Work request: For each line of the data below that holds "worn", copy the line.

------------------------------------

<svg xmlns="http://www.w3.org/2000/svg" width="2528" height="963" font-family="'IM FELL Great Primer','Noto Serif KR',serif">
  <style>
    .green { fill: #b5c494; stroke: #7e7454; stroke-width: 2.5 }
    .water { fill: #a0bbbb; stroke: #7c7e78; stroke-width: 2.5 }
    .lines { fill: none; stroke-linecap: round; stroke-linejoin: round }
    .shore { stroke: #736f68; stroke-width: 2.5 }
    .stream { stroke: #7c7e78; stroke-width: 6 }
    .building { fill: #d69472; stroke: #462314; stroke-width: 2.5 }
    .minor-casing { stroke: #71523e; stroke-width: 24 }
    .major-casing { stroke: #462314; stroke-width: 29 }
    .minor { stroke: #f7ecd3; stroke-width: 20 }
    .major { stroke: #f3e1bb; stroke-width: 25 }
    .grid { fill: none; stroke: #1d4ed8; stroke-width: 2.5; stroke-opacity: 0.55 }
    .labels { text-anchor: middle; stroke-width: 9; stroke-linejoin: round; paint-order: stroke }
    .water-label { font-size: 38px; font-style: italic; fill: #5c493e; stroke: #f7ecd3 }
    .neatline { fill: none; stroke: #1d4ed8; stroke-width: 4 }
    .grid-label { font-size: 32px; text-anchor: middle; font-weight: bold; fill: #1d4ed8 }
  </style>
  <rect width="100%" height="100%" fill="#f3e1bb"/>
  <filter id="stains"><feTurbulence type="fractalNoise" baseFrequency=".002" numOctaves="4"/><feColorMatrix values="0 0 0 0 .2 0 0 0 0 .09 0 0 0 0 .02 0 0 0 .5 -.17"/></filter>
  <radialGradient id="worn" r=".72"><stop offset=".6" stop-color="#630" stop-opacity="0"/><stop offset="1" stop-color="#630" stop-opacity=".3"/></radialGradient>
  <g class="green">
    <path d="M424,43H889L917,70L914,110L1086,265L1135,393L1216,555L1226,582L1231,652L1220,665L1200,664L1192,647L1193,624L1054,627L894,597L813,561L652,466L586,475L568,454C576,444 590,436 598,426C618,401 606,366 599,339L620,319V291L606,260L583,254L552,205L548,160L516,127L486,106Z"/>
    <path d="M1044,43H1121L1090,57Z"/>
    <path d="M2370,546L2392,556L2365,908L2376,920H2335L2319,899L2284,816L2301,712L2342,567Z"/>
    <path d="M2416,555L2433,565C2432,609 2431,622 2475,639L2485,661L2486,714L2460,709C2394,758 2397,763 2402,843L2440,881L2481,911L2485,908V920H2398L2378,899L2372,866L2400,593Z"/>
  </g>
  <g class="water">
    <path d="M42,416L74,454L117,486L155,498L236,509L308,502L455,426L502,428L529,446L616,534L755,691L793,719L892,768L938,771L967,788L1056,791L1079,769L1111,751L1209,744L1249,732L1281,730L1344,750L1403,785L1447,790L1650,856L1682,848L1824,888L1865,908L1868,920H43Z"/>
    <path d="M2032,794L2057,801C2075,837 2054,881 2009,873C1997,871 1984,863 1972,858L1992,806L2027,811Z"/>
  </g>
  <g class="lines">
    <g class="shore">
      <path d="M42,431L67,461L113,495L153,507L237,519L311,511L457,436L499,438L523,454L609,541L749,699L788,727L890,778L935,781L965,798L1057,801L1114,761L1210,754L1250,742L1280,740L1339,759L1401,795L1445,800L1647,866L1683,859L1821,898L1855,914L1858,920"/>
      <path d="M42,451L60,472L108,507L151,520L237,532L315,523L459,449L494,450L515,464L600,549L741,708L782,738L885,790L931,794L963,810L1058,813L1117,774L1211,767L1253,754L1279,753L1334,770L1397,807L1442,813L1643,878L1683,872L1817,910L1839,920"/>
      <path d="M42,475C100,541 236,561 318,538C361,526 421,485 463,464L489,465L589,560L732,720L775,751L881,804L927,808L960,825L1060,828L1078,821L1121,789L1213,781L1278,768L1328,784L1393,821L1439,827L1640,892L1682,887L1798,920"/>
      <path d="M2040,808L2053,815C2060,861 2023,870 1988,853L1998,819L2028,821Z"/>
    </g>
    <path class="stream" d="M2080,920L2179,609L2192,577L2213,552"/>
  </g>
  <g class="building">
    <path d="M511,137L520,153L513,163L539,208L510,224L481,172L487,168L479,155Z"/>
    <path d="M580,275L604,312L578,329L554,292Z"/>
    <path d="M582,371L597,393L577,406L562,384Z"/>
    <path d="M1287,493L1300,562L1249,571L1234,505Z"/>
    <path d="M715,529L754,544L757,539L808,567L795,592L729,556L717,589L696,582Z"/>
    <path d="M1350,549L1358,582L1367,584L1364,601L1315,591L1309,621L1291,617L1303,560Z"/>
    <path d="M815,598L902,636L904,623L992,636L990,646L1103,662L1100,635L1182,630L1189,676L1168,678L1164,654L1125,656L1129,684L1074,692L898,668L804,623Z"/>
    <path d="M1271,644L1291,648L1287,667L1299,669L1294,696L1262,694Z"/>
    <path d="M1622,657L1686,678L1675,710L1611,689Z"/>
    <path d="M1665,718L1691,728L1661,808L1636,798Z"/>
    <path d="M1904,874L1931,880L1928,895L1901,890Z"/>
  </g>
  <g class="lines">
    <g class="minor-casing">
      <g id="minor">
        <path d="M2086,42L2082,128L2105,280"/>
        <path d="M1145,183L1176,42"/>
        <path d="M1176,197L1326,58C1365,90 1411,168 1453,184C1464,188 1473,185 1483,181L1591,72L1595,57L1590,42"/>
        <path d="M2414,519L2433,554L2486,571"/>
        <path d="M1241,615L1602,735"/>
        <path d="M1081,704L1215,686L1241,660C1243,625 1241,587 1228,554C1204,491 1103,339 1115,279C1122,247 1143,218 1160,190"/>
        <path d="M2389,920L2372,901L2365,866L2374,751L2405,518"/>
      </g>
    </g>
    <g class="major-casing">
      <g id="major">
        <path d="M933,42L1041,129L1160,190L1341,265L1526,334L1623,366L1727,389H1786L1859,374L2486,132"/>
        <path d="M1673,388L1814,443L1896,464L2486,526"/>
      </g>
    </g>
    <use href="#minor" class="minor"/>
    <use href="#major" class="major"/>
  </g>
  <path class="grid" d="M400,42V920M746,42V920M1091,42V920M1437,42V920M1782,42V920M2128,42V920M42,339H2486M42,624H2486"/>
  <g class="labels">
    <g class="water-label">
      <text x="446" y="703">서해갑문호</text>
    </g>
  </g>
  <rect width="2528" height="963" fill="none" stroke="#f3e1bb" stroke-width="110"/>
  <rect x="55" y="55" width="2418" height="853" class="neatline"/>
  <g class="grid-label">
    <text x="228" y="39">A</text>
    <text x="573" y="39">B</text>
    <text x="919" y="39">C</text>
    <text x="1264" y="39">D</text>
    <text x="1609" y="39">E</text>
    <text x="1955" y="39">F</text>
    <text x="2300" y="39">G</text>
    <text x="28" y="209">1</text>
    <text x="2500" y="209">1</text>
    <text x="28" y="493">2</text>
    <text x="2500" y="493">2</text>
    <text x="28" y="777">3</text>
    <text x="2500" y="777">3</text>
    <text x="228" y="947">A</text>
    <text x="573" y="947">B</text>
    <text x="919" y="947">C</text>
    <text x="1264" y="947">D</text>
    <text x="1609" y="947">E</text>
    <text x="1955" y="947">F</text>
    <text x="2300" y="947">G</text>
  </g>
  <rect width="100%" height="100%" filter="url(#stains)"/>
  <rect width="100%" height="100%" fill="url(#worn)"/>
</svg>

------------------------------------

Output of the exercise:
  <radialGradient id="worn" r=".72"><stop offset=".6" stop-color="#630" stop-opacity="0"/><stop offset="1" stop-color="#630" stop-opacity=".3"/></radialGradient>
  <rect width="100%" height="100%" fill="url(#worn)"/>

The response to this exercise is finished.